● Directive
The answer must be a single number: the count of lines in the data below that hold the word "Short".

(Beginning of The data)

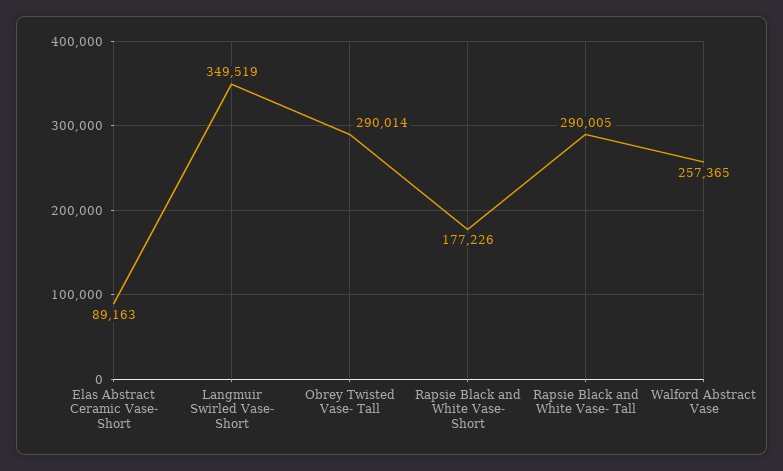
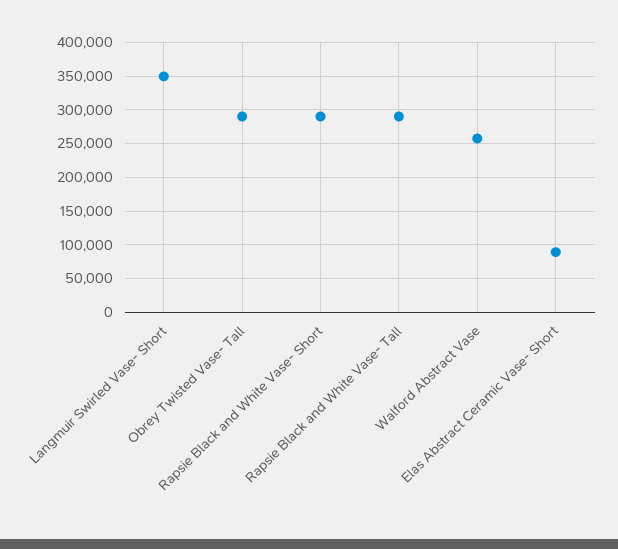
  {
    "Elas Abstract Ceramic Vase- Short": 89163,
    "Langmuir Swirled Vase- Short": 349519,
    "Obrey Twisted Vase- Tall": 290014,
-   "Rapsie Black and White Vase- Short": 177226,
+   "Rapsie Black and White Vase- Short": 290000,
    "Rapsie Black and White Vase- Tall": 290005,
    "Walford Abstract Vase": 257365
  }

(End of The data)

● Reply to the exercise
4